You have your time, she has hers. Keep EVERYTHING separate. No shared holidays, birthdays etc.

 

You can only control your side. Stay out of hers.

 

What this does is eliminate anything to fight or have issues over. It becomes two separate families.

 

Over time it normalizes. I have 2 friends with young kids and one with older teen kids. They all say it's the best possible way they've tried in this type of senario.

 

You'll hear you have to do this or that together. You must talk, be friends, etc. Nope, you don't.

 

I would be liberal with switching days etc. This will be a need for both sides.

 

Never talk bad about the X to your child. She's just his mom nothing more.

 

 

Amen! That’s how I’m dealing with it. She’s his mother, and I’m his father. Only thing I do is use a court monitoring app to conversation via text because she put me in jail before for something I didn’t do. So now I use this to make sure she doesn’t make things up :)

 

We had really good memories, but sadly she did a lot of stuff I forgave cause she’s the mother of my child.
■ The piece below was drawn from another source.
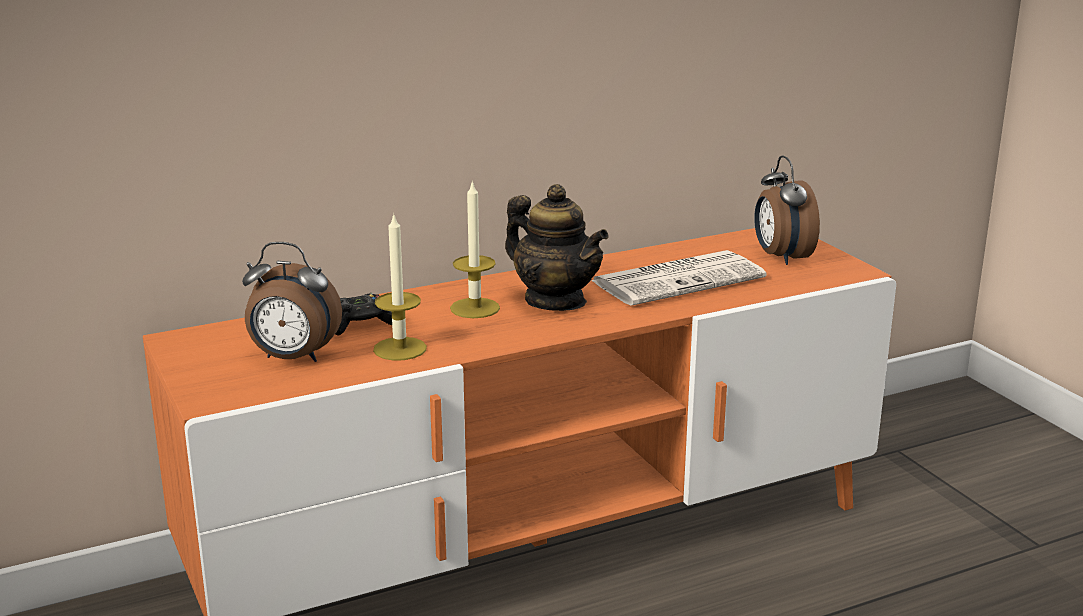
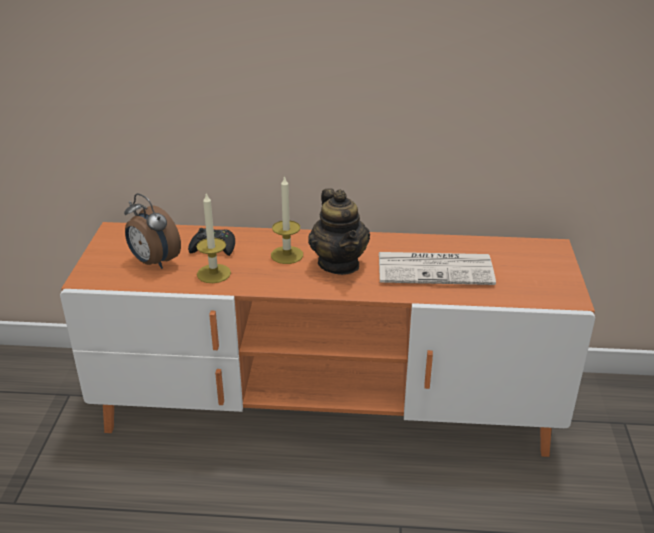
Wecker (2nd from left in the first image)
After this, I cannot send this woman anything but concerns about the child, and that’s emergency only.

 

It seems like it will work well. I’m sure we will go to court again down the line for something, but I’m ok with that. Money, facts, evidence etc.

 

However I was hurt, after all I did for her, what she put me through, but now I’m just happy to have legit 50/50 custody and be with my kid like I want to. I don’t want or need to send her flowers, or wish her happy whatever. For all I care she can die tomorrow and I wouldn’t notice a difference. But I do wish she finds her happiness like every person should.

 

Now her BF, the idiot, that’s something different and I have nothing to do with him. He came into my world, and my rules are my rules; don’t come around me cause you’re a insecure liar.

 

I do have to mention. I’m a business person and if I don’t see a use in you, I have no reason to see you, unless you really are dear to my heart; which is not him.